Branch History

Branch Co-President Judith Entwife models her suffragist attire during our Centennial year

AAUW has been advocating for gender equity locally for over 100 years! Our official charter for the Bellingham chapter of what was then the Association of College Alumnae was submitted in September, 1918, by a group of local women who met at the Bellingham YWCA, the same place we meet now. Over the years, we became the American Association of University Women Bellingham. With the continued expansion of our programs and membership beyond the Bellingham city limits, we are about to become AAUW Whatcom.

We began by raising money for college scholarships, supporting women in STEM and providing educational programming for our members, as we do today. Our first scholarship recipient was a 1919 graduate of Whatcom High School, who used the funds to attend the University of Washington. In 1921, we began our support of women in STEM with a donation to Marie Curie to buy radium for her experiments. As our first 25 years were bracketed by World Wars I and II, it should come as no surprise that our programs focused on national and international issues.
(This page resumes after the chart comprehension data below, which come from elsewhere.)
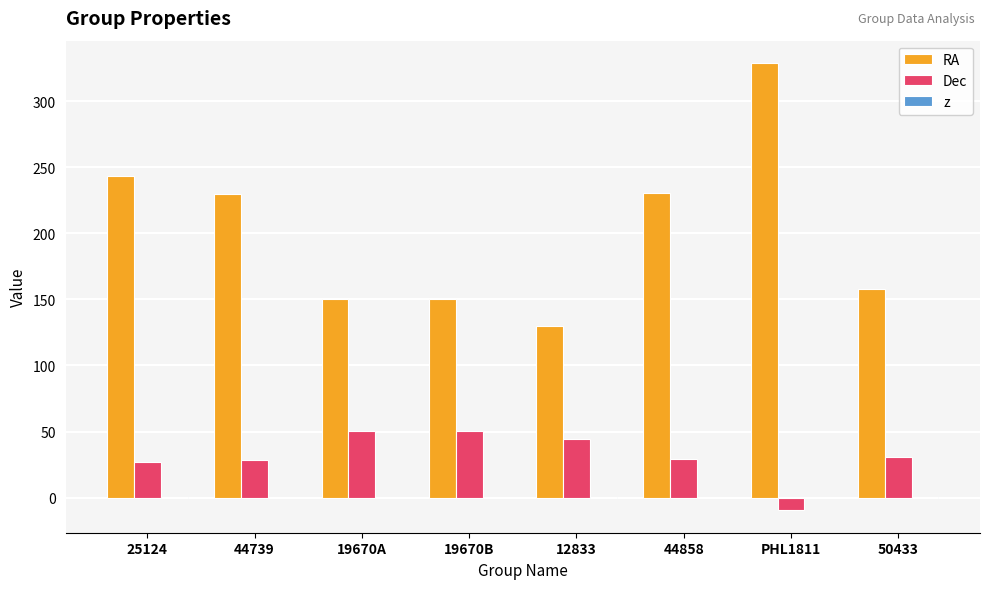

What is the sum of all RA values?

1620.0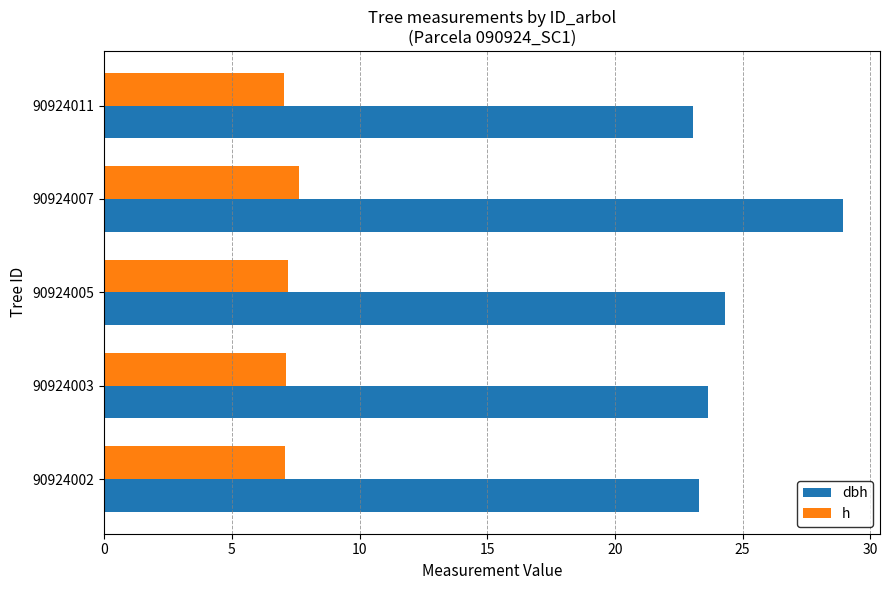

What is the sum of all h values?

36.1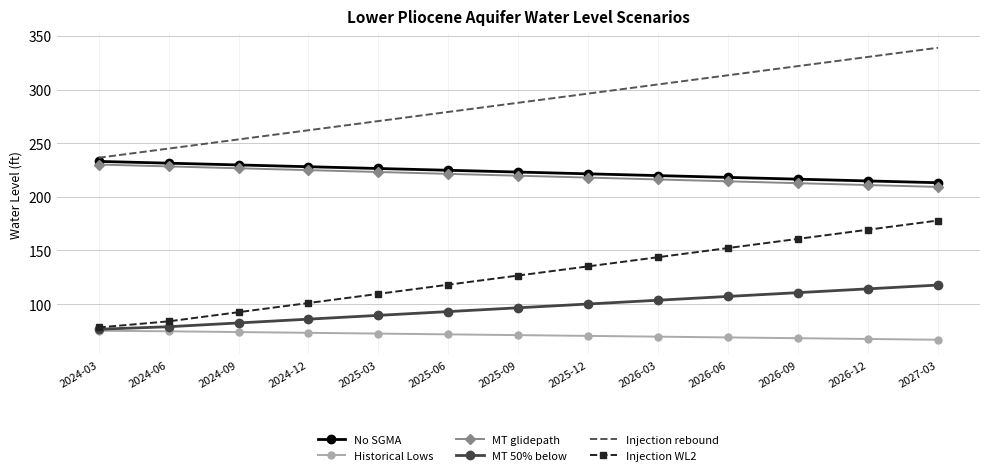

True or false: Injection WL2 and Injection rebound cross at least once.

False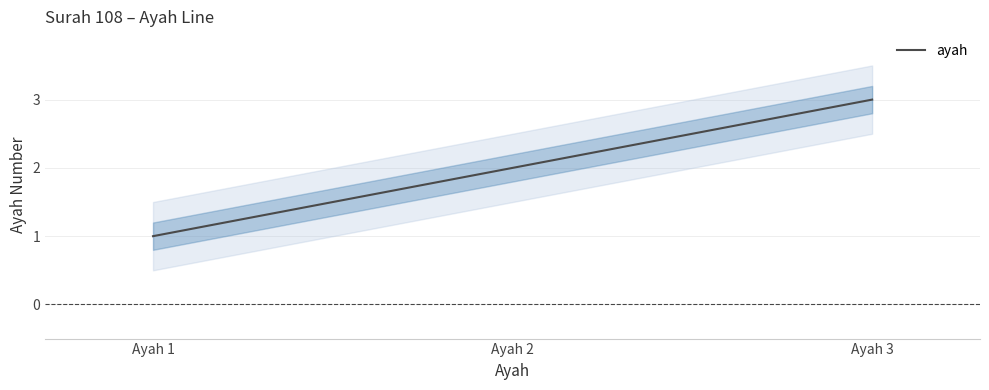

Reading left to right, transcribe all the data shown in this chart.

Ayah 1=1	Ayah 2=2	Ayah 3=3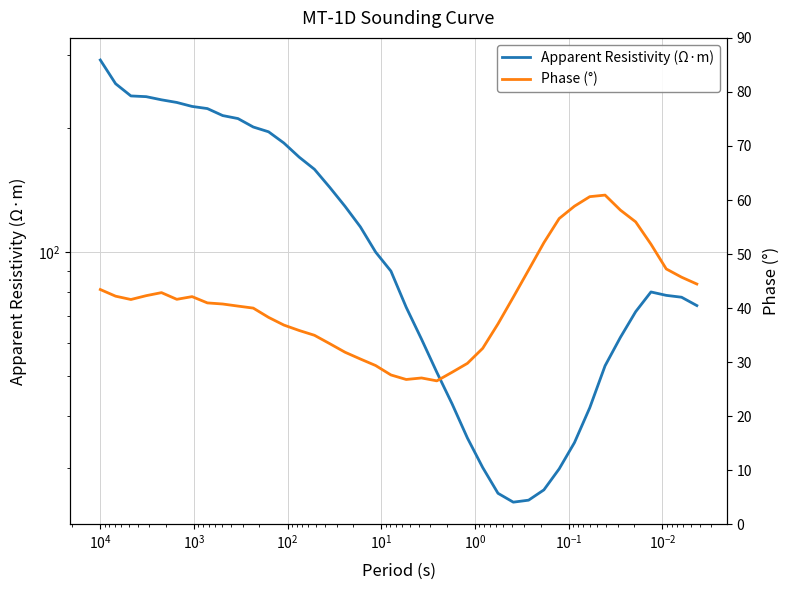

How many times do phi and rho cross each other?

2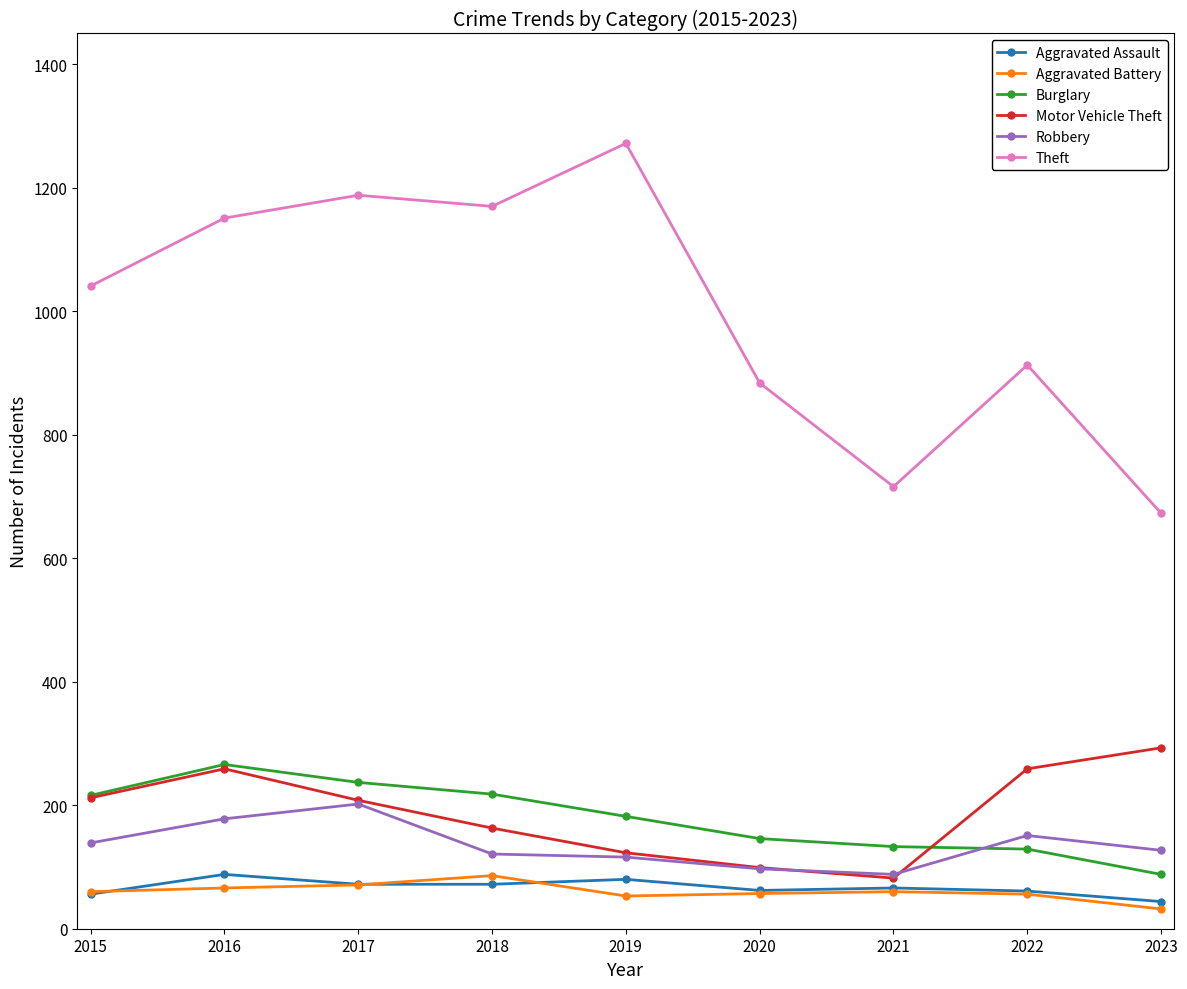

Is the value of Aggravated Battery at 2021 greater than the value of Burglary at 2017?

No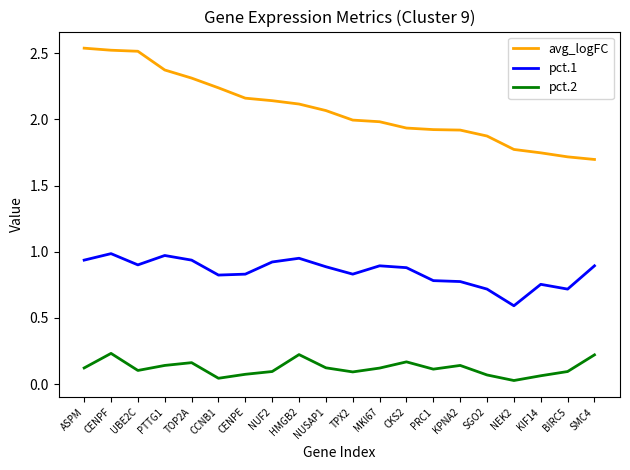

Rank the series at NUF2 from lowest to highest value.

pct.2, pct.1, avg_logFC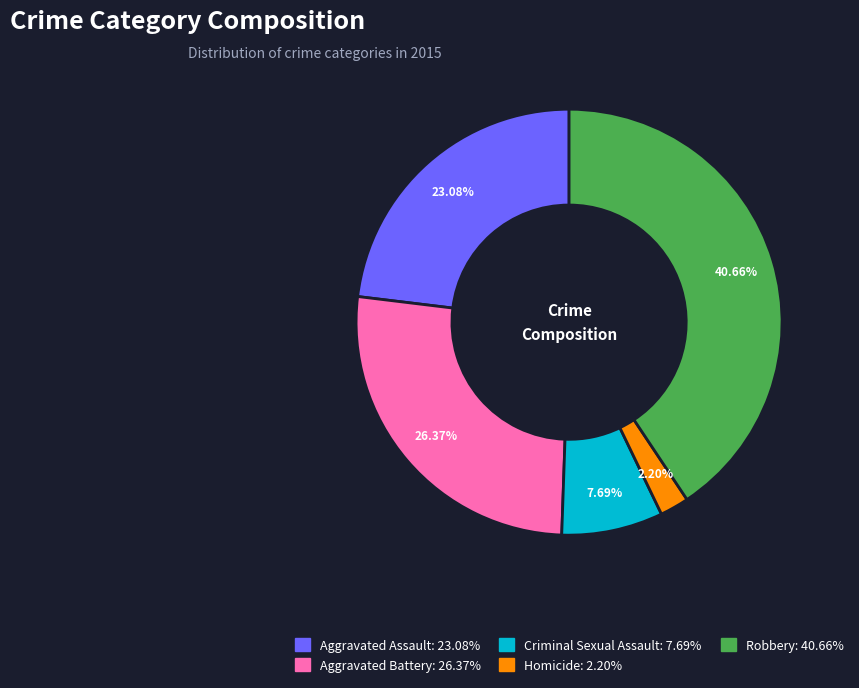

Approximately how many times larger is the value at Aggravated Assault compared to Homicide?

10.5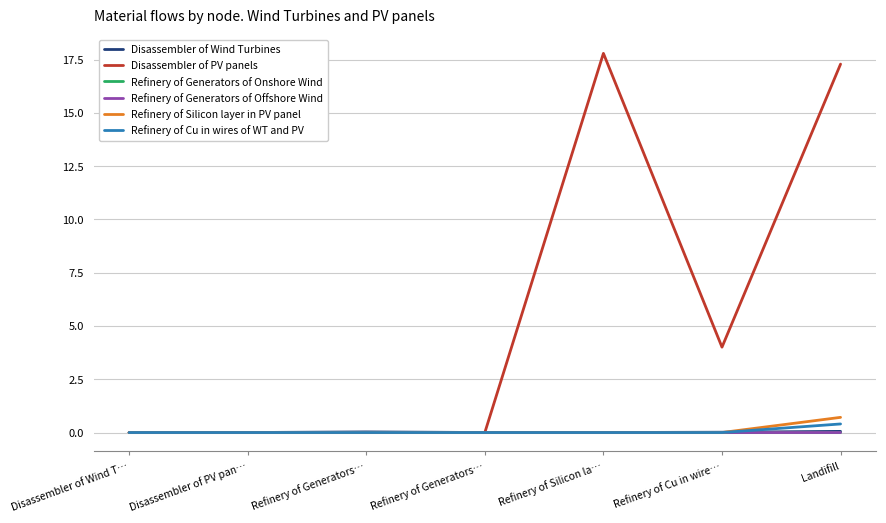

Is the value of Refinery of Cu in wires of WT and PV at Refinery of Generators… greater than the value of Refinery of Generators of Onshore Wind at Disassembler of Wind T…?

No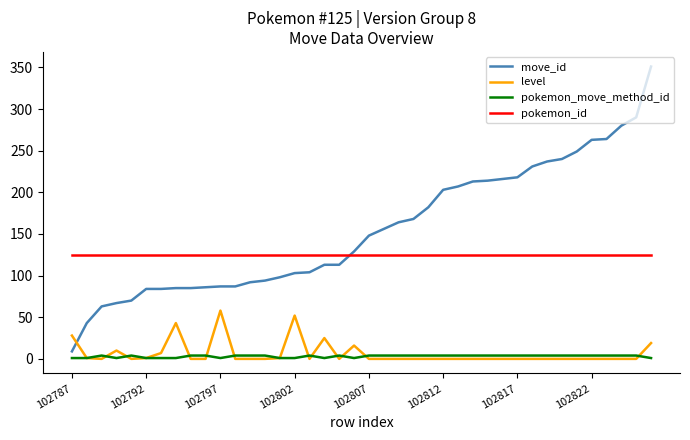

Rank the series by their maximum value, from lowest to highest.

pokemon_move_method_id, level, pokemon_id, move_id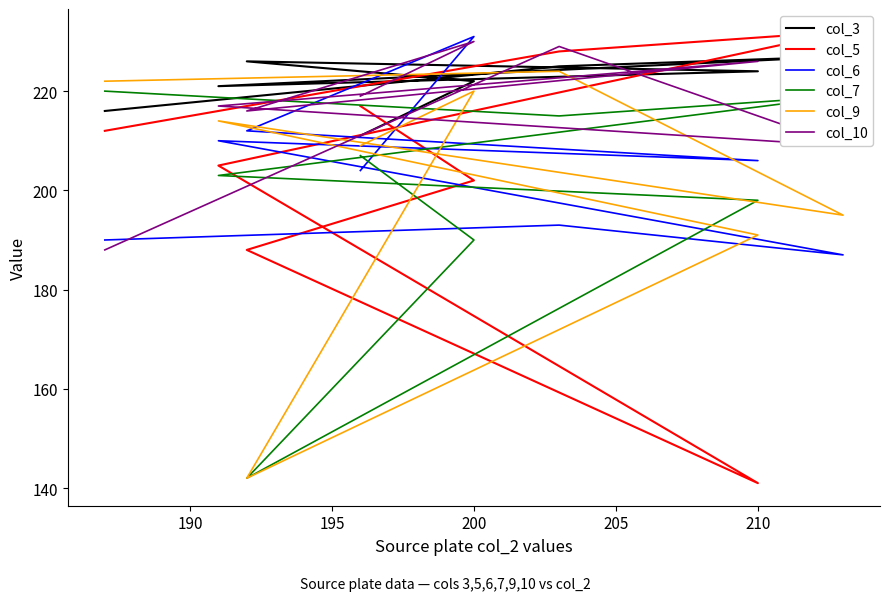

What are all the series names shown in the legend?

col_3, col_5, col_6, col_7, col_9, col_10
In the late 1920s, the branch added a Child Study Group and, by the 1940s, we had 14 study groups and a project to collect books to rebuild Russia’s ruined libraries.

In the 50s, the Used Book Sale began, and our first Named Grant at Western Washington University was awarded with the proceeds. Since then, 113 Educational Foundation Named Grants have been awarded. The book sale continued for 48 years and became the main fundraiser for not only the AAUW endowment for Western’s Educational Foundation, but also for scholarships for women at Whatcom Community College and, more recently, Bellingham Technical College and Northwest Indian College.

In the 70s and 80s, members secured national AAUW Research and Project Endowment Grants. One funded the Bellingham Fish Book of recipes and information about our local fishing industry. A second grant was used for a hands-on education project about Northwest Coastal Native peoples. Supported by Whatcom County Museum of History, it was named “Kumtux Mamook,” and the workshop is still used in elementary schools throughout the county.

In 2002, the branch began the High School Scholars program to recognize the achievements of girls in Whatcom County who excel in STEM. The program is intended to motivate young women to advance their educations and consider careers in the disciplines of science, technology, engineering and math. In recent years, STEM has expanded to STEAM, recognizing achievements in arts and humanities, as well. Over 200 have been recognized to date.

Our branch has also been sponsoring rising eighth graders to week-long Tech Trek STEM camps since 2013. This year we plan to send 10 girls, which will bring our total to 44. The camps, on college campuses, are designed using national AAUW research to make STEM fields exciting and accessible to girls in middle school—the age when girls’ participation in these fields statistically drops. Activities speak to their curiosity, giving them opportunities to work with peers and women scientists and placing them on a path toward success.

AAUW Bellingham remains focused on the goals established a century ago, expanding the breadth and depth of our efforts. We’ve made it clear that our definitions include all those who identify as women and girls. We have made all our programs available both in Bellingham and throughout Whatcom County. We are recruiting more membership from beyond the city. And we hope that, through our growth, opportunities for women and girls continue to expand.